* joew@accretive-networks.net (Joe Wood) [Fri 16 Aug 2002, 02:38 CEST]:
I know from past experience as a transit customer, that I have personally shyed away from ISP's that have restricted me to having their NOC update my ACL. But instead you prefer a "lazy" NOC, where you need manual intervention in case you screw up a filter list on your end to re-enable the BGP session? No, instead I prefer to do all route filtering on my (cust) side, and have the ISP do filtering based on AS PATH, be it ^CUST-AS_ or configured off the RADB......
(Well, if a customer is accidentally leaking a full table then ^CUST-AS_ will still match everything they send you...) Filtering from RADB has its own problems.
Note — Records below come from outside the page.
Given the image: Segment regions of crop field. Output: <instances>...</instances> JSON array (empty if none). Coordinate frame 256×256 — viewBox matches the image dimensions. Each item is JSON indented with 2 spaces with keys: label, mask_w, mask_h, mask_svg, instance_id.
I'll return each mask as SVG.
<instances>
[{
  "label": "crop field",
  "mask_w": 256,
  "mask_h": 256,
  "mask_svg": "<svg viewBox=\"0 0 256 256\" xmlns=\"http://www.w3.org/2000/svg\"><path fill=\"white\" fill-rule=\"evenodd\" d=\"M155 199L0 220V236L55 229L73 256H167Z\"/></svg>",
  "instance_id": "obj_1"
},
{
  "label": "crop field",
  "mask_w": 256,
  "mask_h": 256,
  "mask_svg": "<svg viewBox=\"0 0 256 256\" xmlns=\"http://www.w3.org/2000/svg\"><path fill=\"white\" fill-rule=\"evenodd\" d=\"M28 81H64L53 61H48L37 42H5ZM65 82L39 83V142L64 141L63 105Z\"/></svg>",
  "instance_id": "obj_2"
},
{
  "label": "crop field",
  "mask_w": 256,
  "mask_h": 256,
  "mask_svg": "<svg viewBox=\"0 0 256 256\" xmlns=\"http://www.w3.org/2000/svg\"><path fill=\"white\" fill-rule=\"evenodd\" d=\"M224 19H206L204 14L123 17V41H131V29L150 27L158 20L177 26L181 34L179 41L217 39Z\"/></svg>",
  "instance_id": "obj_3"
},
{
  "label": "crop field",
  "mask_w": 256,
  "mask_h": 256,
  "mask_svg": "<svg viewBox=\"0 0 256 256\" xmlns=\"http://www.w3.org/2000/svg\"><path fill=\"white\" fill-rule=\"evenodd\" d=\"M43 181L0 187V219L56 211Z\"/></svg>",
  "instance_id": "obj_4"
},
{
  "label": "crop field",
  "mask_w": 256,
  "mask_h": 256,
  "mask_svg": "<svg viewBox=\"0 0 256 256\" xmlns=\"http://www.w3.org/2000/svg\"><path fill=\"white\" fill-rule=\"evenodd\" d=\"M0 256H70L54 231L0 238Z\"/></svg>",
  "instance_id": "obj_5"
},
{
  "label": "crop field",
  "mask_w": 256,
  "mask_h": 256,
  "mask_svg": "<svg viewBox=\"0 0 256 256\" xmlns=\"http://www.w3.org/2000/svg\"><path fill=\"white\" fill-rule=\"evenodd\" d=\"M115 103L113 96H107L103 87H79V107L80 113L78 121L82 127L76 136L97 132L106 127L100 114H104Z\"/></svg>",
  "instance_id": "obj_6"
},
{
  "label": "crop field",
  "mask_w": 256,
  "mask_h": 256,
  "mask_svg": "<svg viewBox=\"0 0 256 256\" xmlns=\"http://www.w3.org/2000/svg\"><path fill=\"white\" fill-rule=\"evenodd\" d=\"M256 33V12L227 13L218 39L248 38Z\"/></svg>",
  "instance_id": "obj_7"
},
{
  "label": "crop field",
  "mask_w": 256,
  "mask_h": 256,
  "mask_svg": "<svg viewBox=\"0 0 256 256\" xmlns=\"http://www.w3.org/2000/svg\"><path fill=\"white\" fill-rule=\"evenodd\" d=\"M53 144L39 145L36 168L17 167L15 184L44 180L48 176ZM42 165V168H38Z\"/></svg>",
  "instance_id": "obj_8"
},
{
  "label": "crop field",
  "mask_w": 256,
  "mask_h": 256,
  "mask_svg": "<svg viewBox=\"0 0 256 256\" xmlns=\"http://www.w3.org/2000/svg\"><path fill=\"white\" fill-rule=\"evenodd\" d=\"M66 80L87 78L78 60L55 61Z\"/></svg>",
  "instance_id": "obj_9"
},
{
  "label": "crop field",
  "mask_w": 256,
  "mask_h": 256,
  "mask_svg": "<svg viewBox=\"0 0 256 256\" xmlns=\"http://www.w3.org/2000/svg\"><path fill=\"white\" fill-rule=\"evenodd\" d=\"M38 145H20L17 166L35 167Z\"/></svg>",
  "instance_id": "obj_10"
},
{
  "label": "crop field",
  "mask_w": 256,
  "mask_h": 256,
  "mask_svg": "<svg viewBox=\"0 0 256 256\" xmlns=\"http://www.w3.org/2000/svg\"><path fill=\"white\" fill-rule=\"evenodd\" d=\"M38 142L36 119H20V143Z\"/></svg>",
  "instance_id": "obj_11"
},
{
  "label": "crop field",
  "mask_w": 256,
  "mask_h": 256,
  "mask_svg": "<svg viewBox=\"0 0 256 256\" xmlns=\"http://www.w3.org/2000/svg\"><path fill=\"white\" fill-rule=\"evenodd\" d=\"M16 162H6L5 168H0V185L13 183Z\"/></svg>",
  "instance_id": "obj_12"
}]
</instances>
It's much better now than it was a few years ago, with RPSL, PGP authentication and not the free-for-all it used to be. :)
It's been my experience that a lot of the providers that do prefix filtering on customer BGP sessions take great amounts of time before they act on the prefix-filter update request. This much fun when it's 5pm or later and you really need to announce a new customer netblock.
My only experience in this regard is with UUNet, and they're pretty quick. Conceded that this was during a Europe-wide outage and the slightly too strict filter was on a transit connection in the US. Configuring off an IRR is a Good Thing. Doing it in an automated fashion without some sort of supervision can at best be called risky. Take care, -- Niels. -- Aug 12 21:22:27 snowcrash ntpd[184]: time reset 6.666601 s Coincidence? I think not!